Ovulation involves the luteinizing hormone-dependent activation of G(q/11) in granulosa cells.

The LH receptor (LHR) activates several families of heterotrimeric G proteins, but only the activation of Gs and subsequent generation of cAMP are universally accepted as important mediators of LH actions. To examine the involvement of the G(q/11) family on the actions of LH, we crossed Cyp19Cre and G alpha(f/f)(q);G alpha(-/-)(11) mice to generate mice with a granulosa cell-specific deletion of G alpha(q) in the context of a global deletion of G alpha(11). Granulosa cells from G alpha(f/f)(q); G alpha(-/-)(11);Cre(+) mice have barely detectable levels of G alpha(q/11), have a normal complement of LHR, and respond to LHR activation with a transient increase in cAMP accumulation, but they fail to respond with increased inositol phosphate accumulation, an index of the activation of G alpha(q/11). The LHR-provoked resumption of meiosis, cumulus expansion, and luteinization are normal. However, the G alpha(f/f)(q);G alpha(-/-)(11); Cre(+) mice display severe subfertility because many of the oocytes destined for ovulation become entrapped in preovulatory follicles or corpora lutea.
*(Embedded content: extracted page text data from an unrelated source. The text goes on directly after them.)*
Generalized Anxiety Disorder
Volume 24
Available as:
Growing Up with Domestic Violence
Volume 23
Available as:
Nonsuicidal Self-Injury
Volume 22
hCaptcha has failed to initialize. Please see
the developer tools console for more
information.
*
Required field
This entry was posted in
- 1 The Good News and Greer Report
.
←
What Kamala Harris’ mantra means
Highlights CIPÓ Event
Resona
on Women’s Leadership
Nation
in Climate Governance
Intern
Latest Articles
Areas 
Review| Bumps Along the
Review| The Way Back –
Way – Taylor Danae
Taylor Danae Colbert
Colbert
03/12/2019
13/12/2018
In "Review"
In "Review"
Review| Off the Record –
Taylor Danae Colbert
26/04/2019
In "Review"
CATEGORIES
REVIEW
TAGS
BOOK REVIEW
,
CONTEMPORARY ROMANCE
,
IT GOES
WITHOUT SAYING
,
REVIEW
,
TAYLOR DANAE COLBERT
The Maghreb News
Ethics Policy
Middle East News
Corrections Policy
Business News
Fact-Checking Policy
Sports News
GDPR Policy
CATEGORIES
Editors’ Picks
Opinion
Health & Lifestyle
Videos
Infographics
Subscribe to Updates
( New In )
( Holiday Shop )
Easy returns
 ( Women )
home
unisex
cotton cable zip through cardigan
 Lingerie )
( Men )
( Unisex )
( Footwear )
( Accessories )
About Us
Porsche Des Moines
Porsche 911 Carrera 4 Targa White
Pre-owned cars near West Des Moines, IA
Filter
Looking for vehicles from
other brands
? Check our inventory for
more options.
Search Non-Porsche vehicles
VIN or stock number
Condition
Because follicular rupture is known to be dependent on the expression of the progesterone receptor (Pgr), we examined the LHR-induced expression of Pgr and 4 of its target genes (Adamts-1, Ctsl1, Edn2, and Prkg2). These actions of the LHR were impaired in the ovaries of the G alpha(q) (f/f); G alpha(11-/-); Cre(+) mice. We conclude that the defect in follicular rupture is secondary to the failure of the LHR to fully induce the expression of the Pgr. This is the first conclusive evidence for the physiological importance of the activation of G(q/11) by the LHR and for the involvement of G alpha(q/11) in ovulation.